Try holding a pencil at arm's length so it covers the view of a nearby object.
By closing each eye in turn, the pencil seems to move.
This is because each eye looks at it from a slightly different angle.
This effect is known as parallax.
Your brain uses the distance between your eyes, known as the baseline, and the angles with the object, to instantly calculate the unknown distance.
Parallax:
Displacement of an observed object
Caused by a change in observational position
Measured from baseline
Astronomical Measurements
Parallax has been used to measure some of the greatest distances imaginable – the distances of stars from Earth.
Just like the pencil to our eyes, over time, a near star will seem to shift its position against stars that are farther away.
This parallax shift is because as the Earth moves along its orbit, the observation position changes.

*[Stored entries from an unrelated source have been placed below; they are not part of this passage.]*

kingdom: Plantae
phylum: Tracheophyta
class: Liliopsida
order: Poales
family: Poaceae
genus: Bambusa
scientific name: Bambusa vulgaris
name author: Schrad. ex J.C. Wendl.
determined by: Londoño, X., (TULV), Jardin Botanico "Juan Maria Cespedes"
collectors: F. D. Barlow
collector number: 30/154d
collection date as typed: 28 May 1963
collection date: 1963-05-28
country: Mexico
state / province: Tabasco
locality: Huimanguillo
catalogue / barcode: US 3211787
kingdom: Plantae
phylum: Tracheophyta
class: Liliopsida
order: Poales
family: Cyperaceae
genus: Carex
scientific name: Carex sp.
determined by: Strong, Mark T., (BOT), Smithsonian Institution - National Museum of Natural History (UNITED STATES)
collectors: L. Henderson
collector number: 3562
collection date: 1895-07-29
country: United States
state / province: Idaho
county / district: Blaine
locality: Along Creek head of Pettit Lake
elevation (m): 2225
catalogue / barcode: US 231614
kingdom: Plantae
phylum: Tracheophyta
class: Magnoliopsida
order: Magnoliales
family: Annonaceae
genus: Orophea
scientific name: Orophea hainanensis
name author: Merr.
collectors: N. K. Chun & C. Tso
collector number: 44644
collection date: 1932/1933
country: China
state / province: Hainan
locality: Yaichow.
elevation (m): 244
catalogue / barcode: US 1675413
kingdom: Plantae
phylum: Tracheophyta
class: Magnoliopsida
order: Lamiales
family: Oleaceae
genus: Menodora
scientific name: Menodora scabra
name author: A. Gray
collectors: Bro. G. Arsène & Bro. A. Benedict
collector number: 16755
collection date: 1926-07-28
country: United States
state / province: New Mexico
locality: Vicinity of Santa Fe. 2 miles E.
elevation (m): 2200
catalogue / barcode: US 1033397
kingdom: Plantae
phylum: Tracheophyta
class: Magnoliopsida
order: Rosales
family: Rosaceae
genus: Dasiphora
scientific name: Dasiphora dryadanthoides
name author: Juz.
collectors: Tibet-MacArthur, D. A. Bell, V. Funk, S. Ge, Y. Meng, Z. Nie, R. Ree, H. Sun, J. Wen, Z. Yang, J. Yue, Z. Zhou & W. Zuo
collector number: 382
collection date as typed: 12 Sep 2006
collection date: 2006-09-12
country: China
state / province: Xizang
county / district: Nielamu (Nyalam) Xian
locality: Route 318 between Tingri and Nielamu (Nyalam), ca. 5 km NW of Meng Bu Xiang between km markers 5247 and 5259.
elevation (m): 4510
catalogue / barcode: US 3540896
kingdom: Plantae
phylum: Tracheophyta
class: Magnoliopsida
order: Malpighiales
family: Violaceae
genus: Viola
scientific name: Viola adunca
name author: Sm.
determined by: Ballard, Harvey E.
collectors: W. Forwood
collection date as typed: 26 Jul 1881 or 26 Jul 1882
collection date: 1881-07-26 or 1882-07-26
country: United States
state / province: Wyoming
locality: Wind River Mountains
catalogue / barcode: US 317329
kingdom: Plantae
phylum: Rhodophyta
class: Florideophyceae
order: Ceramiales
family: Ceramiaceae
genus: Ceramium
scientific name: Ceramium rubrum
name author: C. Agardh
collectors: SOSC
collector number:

The baseline between the observational points of an average adult's two eyes is just 6 centimetres.
Whereas Earth's orbit around the Sun can produce two observational points as far apart as a baseline of 300 million kilometres.
By taking pictures from Earth at these maximum observational points six months apart, astronomers can record how many degrees a star appears to have shifted in this time.
This is called the parallax angle, which because of the extreme distances of stars, is incredibly small.
But by creating a right angle triangle the astronomers know the baseline distance and two angles, and so have enough information to use trigonometry to calculate the distance of stars from Earth.
Much like the pencil experiment, yet on an immense scale.